# Work order 1:
Reproduce the rows from the very first one through the line containing "0: (863, 319)", including both ends, and switch "zero-indexed" to "zero-based" while keeping everything else the same.

All of these will reinforce formal training and help individuals with disabilities enjoy positive experiences and minimize the severity of any negative ones. Staff and the individuals being supported will also be better equipped to participate in the next step of the campaign.

Taking it to the Streets

A well-planned public relations campaign will show the community exactly what staff and individuals with disabilities have achieved with support. The only way to relieve public concerns and replace public perspectives with facts is to show the public the connections among right to risk, self-advocacy, bridges to the community, and ways in which people with disabilities can improve their own quality of life and that of the community. For example, maybe a local paper would write a news article about a person with a disability visiting residents at a local nursing home or helping to maintain a local park.

The more people who participate in community education, the better, but educated self-advocates and trained, motivated DSPs are your best ambassadors. They can carry first-hand information to schools, civic organizations, community leaders, the media, and special interest organizations. Among those groups are the judges, lawyers, jurors, teachers, and employers who have the power to affect your organization’s future and the lives of those you support. As the people you support educate the public, they will also gain experience and forge contacts that lead to inclusion and safety.

Through such grassroots activities your ambassadors can identify the community’s “Gatekeepers” and solicit their support. Gatekeepers are rich in social capital and often hold the keys to acceptance and risk reduction.

No provider can promise that people with disabilities and DSPs will not suffer harm or be harmed through their own or someone else’s actions or failure to act. No one expects them to make such a promise. What providers can do is use every available tool to reduce exposures, manage risks, protect individuals and DSPs, mitigate the negative effects of any untoward event, and investigate any event extensively and use the results to prevent future occurrences. Regardless of the people served, providers can use bridge building to achieve a variety of results.

# Data for this exercise:

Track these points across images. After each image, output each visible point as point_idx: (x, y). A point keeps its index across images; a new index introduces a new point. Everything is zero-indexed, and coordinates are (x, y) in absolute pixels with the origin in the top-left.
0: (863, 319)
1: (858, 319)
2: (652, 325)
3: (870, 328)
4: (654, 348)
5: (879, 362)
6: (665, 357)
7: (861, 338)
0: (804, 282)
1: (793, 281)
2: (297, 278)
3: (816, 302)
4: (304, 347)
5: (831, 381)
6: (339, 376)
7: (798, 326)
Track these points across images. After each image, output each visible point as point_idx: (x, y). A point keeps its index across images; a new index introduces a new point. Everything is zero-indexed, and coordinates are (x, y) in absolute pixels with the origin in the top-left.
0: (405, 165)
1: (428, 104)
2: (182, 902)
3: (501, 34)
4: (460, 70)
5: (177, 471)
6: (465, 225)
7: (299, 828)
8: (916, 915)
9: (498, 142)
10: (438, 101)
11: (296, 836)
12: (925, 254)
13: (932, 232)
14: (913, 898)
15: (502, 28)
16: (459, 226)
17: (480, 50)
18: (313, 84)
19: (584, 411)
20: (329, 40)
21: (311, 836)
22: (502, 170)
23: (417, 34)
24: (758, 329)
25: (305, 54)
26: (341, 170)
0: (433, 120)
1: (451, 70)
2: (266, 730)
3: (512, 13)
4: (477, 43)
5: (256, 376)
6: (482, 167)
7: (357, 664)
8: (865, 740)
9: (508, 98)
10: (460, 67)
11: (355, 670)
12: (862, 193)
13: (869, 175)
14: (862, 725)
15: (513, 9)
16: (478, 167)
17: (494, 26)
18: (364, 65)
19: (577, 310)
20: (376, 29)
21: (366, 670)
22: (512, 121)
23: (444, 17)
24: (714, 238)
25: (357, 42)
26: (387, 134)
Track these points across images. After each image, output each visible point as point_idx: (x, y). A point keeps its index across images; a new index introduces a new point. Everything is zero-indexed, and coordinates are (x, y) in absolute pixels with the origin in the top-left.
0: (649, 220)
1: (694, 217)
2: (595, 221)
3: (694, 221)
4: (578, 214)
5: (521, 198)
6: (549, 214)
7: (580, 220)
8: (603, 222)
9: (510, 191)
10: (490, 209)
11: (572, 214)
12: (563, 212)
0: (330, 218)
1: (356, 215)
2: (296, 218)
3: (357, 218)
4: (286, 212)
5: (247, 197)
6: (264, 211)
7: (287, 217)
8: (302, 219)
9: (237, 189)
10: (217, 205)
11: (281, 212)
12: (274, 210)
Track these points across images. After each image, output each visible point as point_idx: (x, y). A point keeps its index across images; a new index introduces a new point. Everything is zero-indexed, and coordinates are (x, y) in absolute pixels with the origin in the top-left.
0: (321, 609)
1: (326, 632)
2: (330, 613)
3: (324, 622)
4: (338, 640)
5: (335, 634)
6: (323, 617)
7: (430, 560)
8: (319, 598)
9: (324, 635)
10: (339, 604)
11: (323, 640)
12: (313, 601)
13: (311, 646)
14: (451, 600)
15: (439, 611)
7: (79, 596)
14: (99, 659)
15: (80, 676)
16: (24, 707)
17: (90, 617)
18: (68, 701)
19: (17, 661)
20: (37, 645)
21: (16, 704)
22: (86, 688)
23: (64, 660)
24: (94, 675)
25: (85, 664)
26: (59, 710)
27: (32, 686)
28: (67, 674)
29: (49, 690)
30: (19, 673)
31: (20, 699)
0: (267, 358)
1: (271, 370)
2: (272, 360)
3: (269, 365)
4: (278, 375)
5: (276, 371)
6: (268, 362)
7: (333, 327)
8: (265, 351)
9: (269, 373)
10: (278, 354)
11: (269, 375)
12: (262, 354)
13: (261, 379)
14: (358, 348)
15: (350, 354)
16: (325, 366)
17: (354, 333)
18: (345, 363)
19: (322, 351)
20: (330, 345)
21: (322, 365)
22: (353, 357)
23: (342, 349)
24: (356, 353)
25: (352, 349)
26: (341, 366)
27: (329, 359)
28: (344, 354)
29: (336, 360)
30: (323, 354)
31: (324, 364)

# Work order 2:
In the passage on community education, who are named as the best ambassadors?

# Task answer 1:
Track these points across images. After each image, output each visible point as point_idx: (x, y). A point keeps its index across images; a new index introduces a new point. Everything is zero-based, and coordinates are (x, y) in absolute pixels with the origin in the top-left.
0: (863, 319)

# Task answer 2:
Educated self-advocates and trained, motivated DSPs.